### YOUR ASSIGNMENT
Nothing but an exact repeat of the data, with pictures removed, belongs in the answer.

### COLLECTED MATERIAL

####

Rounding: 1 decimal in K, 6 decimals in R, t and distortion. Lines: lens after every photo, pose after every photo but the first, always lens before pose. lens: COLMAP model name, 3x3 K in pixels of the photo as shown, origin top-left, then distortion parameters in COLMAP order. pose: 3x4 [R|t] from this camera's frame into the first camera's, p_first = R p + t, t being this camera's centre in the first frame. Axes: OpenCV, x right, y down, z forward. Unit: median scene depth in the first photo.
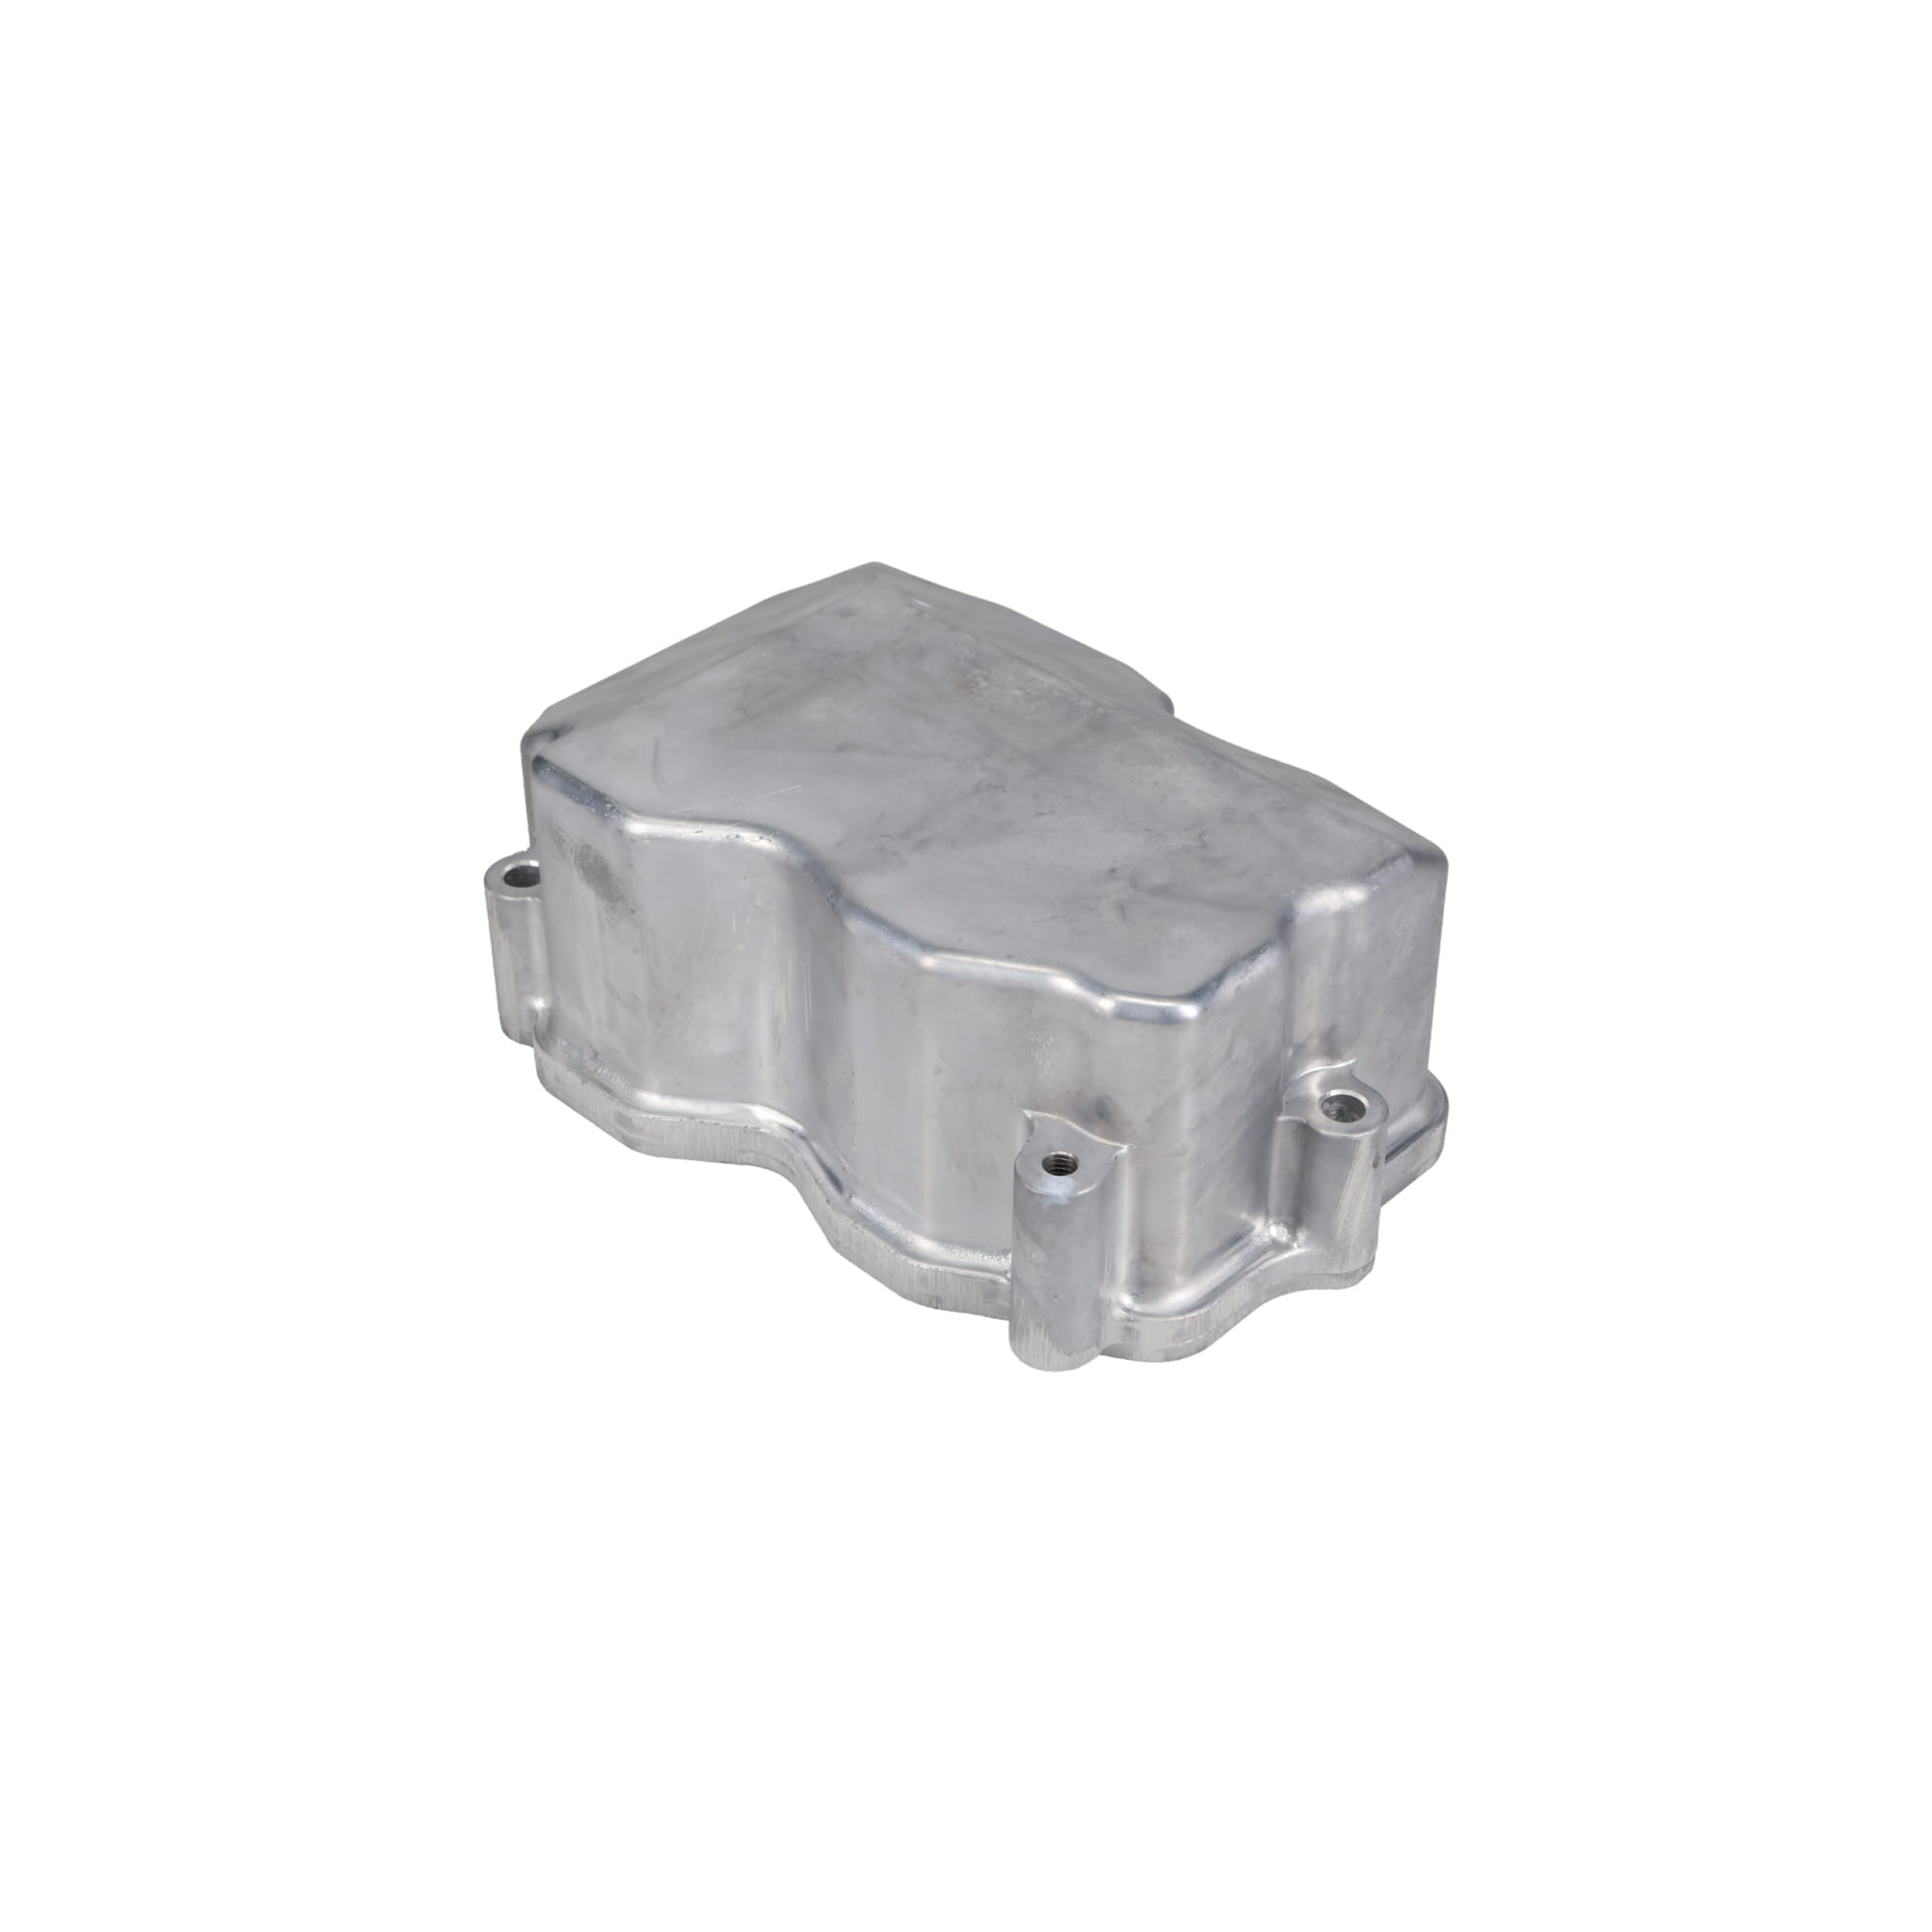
lens RADIAL K [[2850.6, 0, 966.0], [0, 2850.6, 966.0], [0, 0, 1]] dist [0.009771, 0.003377]
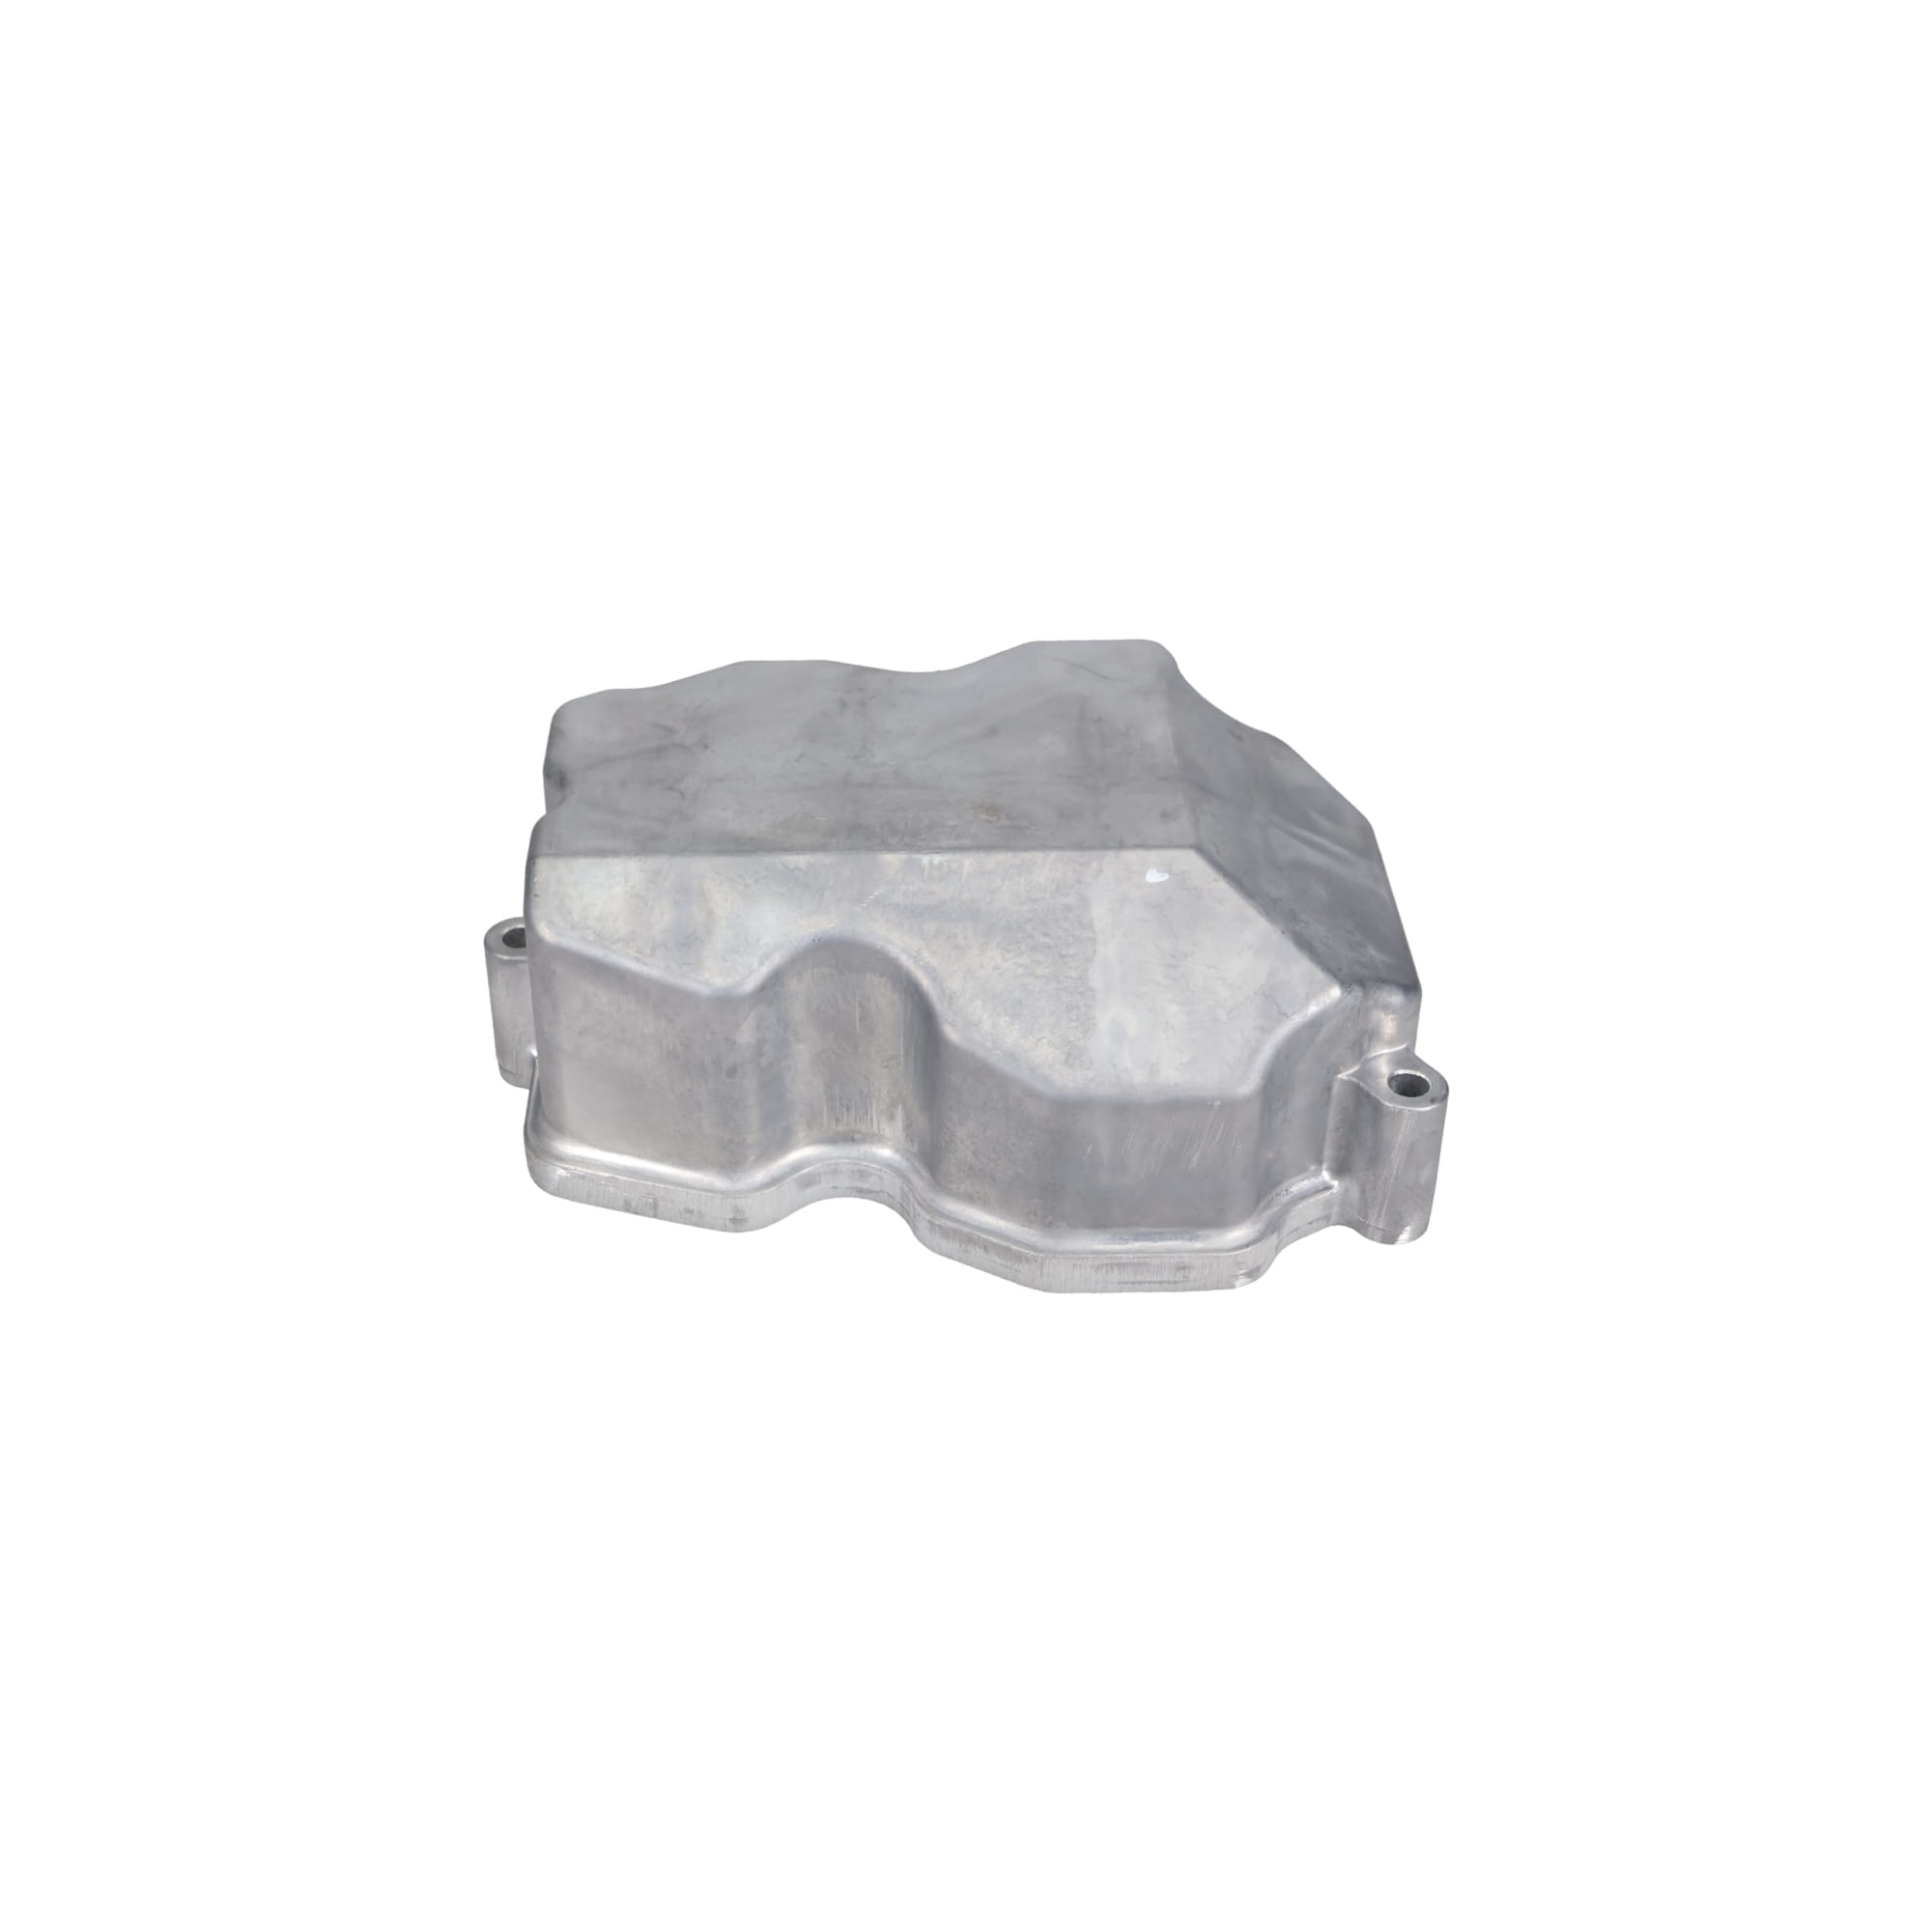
lens RADIAL K [[2609.8, 0, 926.4], [0, 2609.8, 966.4], [0, 0, 1]] dist [-0.098651, -0.004852]
pose [[-0.700476, 0.429186, -0.570204, 0.641733], [-0.430895, 0.382569, 0.817295, -0.921826], [0.568914, 0.818193, -0.083046, 1.170995]]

####

### PROBLEM SOLUTION
Rounding: 1 decimal in K, 6 decimals in R, t and distortion. Lines: lens after every photo, pose after every photo but the first, always lens before pose. lens: COLMAP model name, 3x3 K in pixels of the photo as shown, origin top-left, then distortion parameters in COLMAP order. pose: 3x4 [R|t] from this camera's frame into the first camera's, p_first = R p + t, t being this camera's centre in the first frame. Axes: OpenCV, x right, y down, z forward. Unit: median scene depth in the first photo.
lens RADIAL K [[2850.6, 0, 966.0], [0, 2850.6, 966.0], [0, 0, 1]] dist [0.009771, 0.003377]
lens RADIAL K [[2609.8, 0, 926.4], [0, 2609.8, 966.4], [0, 0, 1]] dist [-0.098651, -0.004852]
pose [[-0.700476, 0.429186, -0.570204, 0.641733], [-0.430895, 0.382569, 0.817295, -0.921826], [0.568914, 0.818193, -0.083046, 1.170995]]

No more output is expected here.